— Сядь, — попросил Сергей Иванович. — Сядь, мне трудно с тобой говорить.
— Если меня изберут вице-президентом, — особенно выговаривая «вице-президентом», повторил он, приостанавливаясь и косясь на кресло, в которое предлагалось сесть ему. — Собственно, а что ты меня усаживаешь? Я сегодня достаточно уже насиделся, хватит, больше не могу. Так вот, если меня изберут, а к этому идет, — в третий раз начал он, — то я непременно включу тебя в состав президиума. Тебе надо на свет, на солнце, а то ведь пропадешь. Закиснешь, пропадешь! Нет, человеку нужен простор и нужно, чтобы он чувствовал, что он приносит пользу людям. — Это было теперь коньком в рассуждениях Старцева, глубоко верившего, что нынешняя его деятельность более полезна и нужна, чем прежняя, в школе.

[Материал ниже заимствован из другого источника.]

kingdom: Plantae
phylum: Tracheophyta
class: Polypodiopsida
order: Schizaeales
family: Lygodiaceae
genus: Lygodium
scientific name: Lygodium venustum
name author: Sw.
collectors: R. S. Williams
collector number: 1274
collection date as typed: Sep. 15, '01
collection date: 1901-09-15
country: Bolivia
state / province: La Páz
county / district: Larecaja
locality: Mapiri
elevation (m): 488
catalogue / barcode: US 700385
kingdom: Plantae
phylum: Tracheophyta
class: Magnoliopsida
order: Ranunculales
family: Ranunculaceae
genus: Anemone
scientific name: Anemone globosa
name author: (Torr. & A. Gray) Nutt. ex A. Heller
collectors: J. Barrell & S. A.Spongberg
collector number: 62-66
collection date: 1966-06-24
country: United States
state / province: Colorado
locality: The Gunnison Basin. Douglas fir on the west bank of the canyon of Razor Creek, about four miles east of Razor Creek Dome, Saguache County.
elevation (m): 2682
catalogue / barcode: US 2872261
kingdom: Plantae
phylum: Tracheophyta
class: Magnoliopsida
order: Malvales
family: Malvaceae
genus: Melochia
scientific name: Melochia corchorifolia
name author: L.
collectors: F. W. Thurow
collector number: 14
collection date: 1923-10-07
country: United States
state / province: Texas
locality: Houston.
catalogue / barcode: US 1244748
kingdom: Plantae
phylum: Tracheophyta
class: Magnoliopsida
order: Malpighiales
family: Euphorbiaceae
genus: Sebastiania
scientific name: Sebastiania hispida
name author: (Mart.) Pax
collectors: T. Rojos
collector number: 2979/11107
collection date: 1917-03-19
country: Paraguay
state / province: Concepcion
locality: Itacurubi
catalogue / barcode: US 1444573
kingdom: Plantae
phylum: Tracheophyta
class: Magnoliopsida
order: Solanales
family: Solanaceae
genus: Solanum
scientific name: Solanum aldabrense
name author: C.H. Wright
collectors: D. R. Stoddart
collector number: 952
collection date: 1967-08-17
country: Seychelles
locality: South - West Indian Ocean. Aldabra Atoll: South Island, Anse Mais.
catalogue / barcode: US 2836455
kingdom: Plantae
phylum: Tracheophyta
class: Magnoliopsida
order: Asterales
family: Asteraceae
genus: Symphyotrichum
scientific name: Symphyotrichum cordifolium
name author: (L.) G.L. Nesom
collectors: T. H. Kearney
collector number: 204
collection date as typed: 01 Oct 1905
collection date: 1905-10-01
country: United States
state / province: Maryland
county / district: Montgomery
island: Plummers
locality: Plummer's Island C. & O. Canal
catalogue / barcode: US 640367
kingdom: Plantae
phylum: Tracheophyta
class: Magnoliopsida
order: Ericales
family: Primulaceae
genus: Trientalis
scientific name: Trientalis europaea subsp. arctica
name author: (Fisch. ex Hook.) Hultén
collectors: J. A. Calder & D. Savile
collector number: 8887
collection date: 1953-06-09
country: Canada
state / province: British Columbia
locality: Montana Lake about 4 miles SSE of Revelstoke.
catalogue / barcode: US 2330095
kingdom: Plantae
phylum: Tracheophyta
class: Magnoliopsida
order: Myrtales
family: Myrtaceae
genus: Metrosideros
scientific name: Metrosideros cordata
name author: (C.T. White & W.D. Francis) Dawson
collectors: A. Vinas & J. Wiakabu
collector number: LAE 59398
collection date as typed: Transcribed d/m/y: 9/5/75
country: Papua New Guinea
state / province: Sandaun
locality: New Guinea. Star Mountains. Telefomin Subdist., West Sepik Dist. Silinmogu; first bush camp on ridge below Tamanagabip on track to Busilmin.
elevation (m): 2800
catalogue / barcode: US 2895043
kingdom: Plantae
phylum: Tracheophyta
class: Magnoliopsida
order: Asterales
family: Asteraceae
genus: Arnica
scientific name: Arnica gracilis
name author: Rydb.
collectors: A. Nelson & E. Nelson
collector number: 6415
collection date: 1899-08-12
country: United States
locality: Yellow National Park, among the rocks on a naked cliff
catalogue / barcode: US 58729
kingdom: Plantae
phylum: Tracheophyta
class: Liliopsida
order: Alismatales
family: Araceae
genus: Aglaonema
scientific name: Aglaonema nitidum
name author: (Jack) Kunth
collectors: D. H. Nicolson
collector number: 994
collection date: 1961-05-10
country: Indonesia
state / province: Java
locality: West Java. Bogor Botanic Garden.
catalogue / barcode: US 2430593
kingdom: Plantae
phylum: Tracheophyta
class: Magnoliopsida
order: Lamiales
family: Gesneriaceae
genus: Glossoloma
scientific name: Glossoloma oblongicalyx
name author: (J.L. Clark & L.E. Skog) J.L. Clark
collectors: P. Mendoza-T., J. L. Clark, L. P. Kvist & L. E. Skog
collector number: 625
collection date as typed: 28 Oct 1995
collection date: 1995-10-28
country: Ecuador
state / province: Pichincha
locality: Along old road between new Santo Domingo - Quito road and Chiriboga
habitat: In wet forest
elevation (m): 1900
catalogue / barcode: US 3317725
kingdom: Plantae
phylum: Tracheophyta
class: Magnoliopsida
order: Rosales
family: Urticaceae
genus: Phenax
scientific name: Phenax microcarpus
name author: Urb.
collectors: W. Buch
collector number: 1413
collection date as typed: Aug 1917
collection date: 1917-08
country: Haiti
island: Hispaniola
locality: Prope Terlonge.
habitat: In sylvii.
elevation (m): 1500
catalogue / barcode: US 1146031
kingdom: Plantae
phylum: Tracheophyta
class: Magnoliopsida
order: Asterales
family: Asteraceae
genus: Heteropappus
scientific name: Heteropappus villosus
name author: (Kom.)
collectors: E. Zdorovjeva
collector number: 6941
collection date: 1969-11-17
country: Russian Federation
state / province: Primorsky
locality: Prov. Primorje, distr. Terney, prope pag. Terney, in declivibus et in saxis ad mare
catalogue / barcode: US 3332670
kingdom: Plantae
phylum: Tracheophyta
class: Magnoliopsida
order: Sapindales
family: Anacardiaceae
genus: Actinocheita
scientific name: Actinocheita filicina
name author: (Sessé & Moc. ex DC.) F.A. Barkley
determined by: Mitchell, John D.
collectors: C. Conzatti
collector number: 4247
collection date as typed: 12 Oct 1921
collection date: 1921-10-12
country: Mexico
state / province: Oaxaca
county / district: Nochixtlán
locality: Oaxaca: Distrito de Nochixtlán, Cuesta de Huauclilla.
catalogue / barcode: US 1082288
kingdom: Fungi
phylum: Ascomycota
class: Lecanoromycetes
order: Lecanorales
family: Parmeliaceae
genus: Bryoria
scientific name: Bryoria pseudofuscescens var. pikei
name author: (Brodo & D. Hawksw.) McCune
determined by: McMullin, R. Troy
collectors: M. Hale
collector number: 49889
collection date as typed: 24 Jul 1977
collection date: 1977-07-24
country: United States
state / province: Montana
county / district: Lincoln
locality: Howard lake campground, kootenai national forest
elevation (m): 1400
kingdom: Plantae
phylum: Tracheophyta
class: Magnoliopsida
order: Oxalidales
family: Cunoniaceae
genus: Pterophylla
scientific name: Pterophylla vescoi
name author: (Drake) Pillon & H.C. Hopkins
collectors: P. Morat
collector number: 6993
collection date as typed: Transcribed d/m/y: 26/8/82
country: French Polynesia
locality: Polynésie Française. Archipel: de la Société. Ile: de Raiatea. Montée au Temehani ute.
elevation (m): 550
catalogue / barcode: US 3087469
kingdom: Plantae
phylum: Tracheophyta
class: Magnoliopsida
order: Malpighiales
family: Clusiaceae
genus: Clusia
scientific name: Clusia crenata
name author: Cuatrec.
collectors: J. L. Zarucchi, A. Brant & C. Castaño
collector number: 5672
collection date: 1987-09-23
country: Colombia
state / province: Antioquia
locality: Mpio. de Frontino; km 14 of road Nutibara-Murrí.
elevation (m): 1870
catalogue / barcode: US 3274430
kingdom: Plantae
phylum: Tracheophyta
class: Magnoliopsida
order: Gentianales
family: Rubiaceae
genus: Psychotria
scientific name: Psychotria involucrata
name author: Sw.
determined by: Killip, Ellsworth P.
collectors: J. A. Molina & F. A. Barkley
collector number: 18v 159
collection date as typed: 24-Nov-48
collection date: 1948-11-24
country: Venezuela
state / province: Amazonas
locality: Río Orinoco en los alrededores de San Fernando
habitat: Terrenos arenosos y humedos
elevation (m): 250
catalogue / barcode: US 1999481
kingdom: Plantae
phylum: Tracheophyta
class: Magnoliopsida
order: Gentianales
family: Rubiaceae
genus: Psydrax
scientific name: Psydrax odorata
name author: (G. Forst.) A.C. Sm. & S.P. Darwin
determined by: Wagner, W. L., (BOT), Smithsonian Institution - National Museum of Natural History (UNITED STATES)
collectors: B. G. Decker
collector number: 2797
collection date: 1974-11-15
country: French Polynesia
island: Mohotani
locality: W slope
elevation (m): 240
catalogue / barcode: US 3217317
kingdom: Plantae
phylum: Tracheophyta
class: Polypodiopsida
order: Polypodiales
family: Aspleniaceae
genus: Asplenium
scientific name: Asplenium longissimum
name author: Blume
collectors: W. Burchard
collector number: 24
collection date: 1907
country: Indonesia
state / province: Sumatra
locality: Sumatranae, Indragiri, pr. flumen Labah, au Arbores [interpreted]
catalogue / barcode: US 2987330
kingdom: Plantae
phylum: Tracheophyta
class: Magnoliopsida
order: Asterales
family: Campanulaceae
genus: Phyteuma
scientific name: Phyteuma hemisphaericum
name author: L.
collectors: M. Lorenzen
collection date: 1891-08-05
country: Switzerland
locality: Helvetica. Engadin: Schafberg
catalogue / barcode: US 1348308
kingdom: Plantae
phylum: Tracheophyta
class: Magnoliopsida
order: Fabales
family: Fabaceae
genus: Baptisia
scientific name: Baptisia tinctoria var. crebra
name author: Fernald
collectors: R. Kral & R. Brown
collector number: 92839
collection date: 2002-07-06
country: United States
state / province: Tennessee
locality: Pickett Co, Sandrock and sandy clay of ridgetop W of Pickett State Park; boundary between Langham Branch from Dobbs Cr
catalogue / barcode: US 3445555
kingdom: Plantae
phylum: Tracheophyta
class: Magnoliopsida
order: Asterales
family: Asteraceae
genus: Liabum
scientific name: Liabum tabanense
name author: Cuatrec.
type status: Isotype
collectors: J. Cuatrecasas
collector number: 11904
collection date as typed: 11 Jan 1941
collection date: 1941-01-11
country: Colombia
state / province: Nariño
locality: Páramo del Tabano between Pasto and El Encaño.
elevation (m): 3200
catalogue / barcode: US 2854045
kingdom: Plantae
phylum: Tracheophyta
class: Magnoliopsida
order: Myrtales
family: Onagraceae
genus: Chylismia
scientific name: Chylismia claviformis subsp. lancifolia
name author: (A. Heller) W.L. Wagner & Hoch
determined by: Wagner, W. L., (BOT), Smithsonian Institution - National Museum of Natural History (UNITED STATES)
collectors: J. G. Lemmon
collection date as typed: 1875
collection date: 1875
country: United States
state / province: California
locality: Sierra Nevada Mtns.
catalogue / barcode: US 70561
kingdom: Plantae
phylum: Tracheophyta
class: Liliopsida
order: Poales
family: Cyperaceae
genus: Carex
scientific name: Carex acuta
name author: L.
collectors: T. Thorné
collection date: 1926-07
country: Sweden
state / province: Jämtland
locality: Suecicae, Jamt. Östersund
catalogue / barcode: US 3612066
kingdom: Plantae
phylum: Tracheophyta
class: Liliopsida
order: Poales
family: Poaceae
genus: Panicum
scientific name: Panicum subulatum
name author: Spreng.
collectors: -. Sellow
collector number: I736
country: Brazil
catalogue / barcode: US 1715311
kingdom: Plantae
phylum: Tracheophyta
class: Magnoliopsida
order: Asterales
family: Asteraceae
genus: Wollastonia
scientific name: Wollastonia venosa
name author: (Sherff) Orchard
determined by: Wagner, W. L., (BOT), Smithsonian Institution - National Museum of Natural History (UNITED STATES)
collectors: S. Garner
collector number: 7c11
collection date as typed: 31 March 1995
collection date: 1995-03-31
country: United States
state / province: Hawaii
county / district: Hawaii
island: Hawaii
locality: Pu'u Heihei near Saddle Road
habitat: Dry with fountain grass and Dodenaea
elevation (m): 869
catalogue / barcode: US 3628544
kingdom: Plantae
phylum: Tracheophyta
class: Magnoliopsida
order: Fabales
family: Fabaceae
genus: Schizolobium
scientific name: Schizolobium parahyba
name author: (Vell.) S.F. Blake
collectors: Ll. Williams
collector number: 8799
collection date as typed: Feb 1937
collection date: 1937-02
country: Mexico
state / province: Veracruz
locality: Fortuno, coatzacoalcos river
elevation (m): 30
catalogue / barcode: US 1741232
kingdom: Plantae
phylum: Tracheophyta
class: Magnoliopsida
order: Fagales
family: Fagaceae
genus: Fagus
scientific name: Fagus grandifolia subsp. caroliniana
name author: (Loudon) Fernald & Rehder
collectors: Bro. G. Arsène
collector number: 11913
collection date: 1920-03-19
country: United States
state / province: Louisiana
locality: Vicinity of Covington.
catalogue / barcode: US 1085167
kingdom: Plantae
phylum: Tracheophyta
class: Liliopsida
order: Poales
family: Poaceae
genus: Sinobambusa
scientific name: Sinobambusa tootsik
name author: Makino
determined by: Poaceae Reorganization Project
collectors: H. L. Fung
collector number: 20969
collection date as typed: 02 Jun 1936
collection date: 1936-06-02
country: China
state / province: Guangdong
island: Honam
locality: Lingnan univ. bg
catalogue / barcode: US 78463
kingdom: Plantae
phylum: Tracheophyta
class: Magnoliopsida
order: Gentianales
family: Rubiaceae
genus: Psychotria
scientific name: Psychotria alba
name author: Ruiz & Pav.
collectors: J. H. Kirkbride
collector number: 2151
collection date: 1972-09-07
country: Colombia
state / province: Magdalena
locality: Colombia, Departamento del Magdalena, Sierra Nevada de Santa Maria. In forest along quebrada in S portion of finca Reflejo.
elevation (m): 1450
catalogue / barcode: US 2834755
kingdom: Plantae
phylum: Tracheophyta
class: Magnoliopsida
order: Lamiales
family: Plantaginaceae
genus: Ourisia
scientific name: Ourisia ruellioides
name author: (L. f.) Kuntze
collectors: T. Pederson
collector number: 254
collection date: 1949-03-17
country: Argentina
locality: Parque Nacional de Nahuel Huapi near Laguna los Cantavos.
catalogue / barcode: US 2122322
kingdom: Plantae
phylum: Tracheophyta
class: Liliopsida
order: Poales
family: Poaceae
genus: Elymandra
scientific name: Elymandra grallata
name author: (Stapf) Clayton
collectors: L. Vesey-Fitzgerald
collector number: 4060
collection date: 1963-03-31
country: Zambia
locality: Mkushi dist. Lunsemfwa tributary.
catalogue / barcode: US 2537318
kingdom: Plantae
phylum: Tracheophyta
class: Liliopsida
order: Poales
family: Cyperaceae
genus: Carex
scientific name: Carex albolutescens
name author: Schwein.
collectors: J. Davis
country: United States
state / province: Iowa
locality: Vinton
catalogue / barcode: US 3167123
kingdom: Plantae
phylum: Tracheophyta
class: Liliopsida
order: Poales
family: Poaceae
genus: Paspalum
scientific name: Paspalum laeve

— Да, конечно, — подтверждал Сергей Иванович. — Но что же ее нет? Пора было уже быть ей, — тут же с беспокойством говорил он и посматривал на дверь и на часы, ожидая Наташу.
Независимо от хода разговора со Старцевым в душе Сергея Ивановича происходила своя работа мыслей, и к общей тревоге, какую он испытывал после беседы с адвокатом, прибавлялось теперь это — ожидание дочери, которая обещала быть к ужину и даже остаться на ночь, чтобы завтра утром отсюда уже (вместе с отцом, как этого хотелось Наташе) пойти на суд, но ее все еще не было, и было неизвестно, где она и что с ней.
— Не случилось ли чего? — опять с тревогой спрашивал Сергей Иванович, оборачиваясь на дверь.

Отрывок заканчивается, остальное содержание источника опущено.